1. Coverage. Depending on the brand, whether it’s an OEM or aftermarket tool, and the various models, each scan tool is going to be able to provide different information to a repairer. They will have different access to manufacturer codes, and they will be able to access different levels of the vehicle’s systems. As Berman points out, your tool needs to cover all aspects of every one of your top-10 vehicles.

2. Training/Ease of Use. Berman says there can be a drastically different learning curve between brands and models of scan tools. In his shop, he has two different aftermarket scan tools—one from Snap-on and another from OTC—and each, he says, are relatively simple to use, and both companies provide ample training.

3. Technical Support. There are still going to be times when a technician is unable to pull a code, or a code may not make sense to the issues the vehicle has. Berman says this is why having strong technical support from the company that provides the tool can help you understand whether there is an issue with the tool itself or simply user error.

4. Upgrades and Updates. The makeup of vehicles changes rapidly, and Berman says to make sure you have a tool that keeps up with the latest needs of repairers—either through subscription updates or upgrades to the tool itself. Some companies provide trade-in offers for upgrades, he says.

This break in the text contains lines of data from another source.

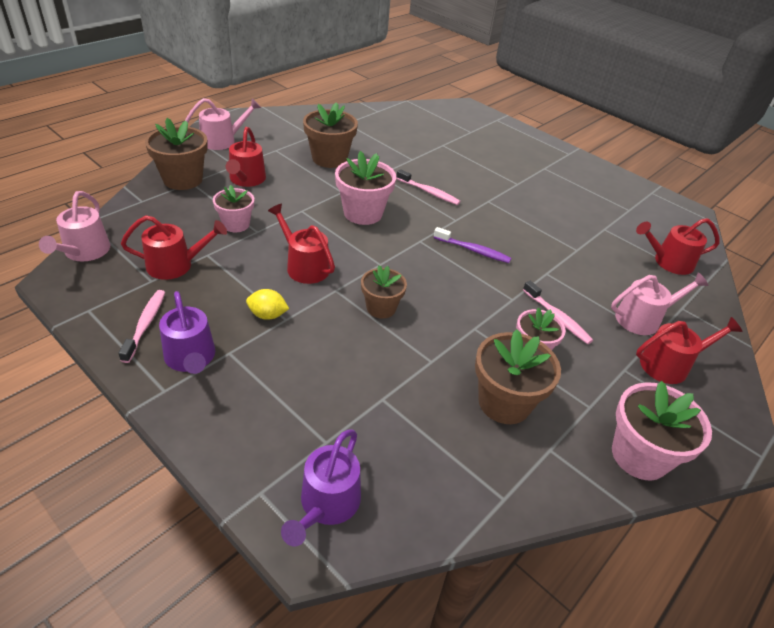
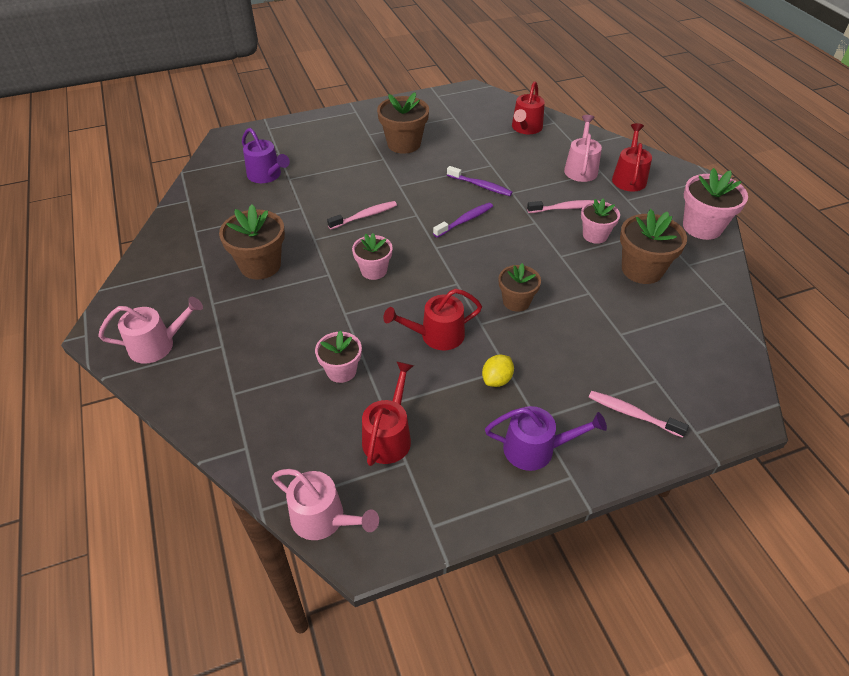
camera: 60 degrees left, 5 degrees up
(145, 324) = (475, 477): pink toothbrush -> pink toothbrush (632, 414)
(183, 179) = (222, 400): brown flower pot -> brown flower pot (404, 144)
(222, 140) = (157, 345): pink watering can -> pink watering can turned 75 degrees clockwise
(246, 179) = (259, 343): red watering can -> none
(327, 504) = (714, 396): purple watering can -> purple watering can (266, 175)
(363, 213) = (374, 270): pink flower pot -> pink flower pot, size x0.64
(536, 250) = (480, 186): none -> purple toothbrush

5. Cost. This is obviously an important aspect, but both Keith and Berman say to keep it last on this list. Cost is only relative to the effect the tool will have on your business, which can easily be measured in the next step.

Step 3: Analyze the Return on Investment (ROI).

Keith says that, despite what some people assume about ROI, it can actually be properly calculated before a purchase is ever made. Here are his three simple steps to doing that:

1. Study the problem. In the case of a scan tool purchase, Keith says to look at how the current process plays out in your shop without the new tool. Look for the inefficiencies: Are your techs forced to share or search for the current tools? Do they have to outsource the work because you don’t have one at all? What’s the loss in productivity, cycle time, sales, revenue and profit? Add it up, Keith says, and see how much your shop is losing in both efficiency or dollars. Put a number to it.

2. Understand how the new tool makes a difference. Because you have an idea of the tools you’d like to purchase from Step 2, you can analyze how the new tool will affect those efficiency and revenue numbers. How much time does it shave off in production? How much money does it add to your shop’s sales? Again, put a number to it.

3. Compare Savings to Cost. Keith says the final step is to simply compare the potential money saved and the improved efficiency created to the total cost of the tool including subscriptions. That’s your estimated ROI, and it should give you a good sense of how long it will take to achieve that break-even point. Note that this calculation is to help you best determine the quality of your purchase; everyday business situations can cause changes down the road.

Step 4: Implement the Tool

Working through the first three steps should provide you with a tool or list of tools that will improve your business’s efficiency and sales—at least, in theory. The key to making that purchase, or purchases, truly have value in your shop comes from proper implementation, Keith says.

Berman says to create a standard operating procedure in your shop that outlines when the tool should be used and who is assigned to perform the scan.

In Berman’s shop, he has two of his technicians from the mechanical segment perform the scans both during the blueprinting process and after the repair is completed.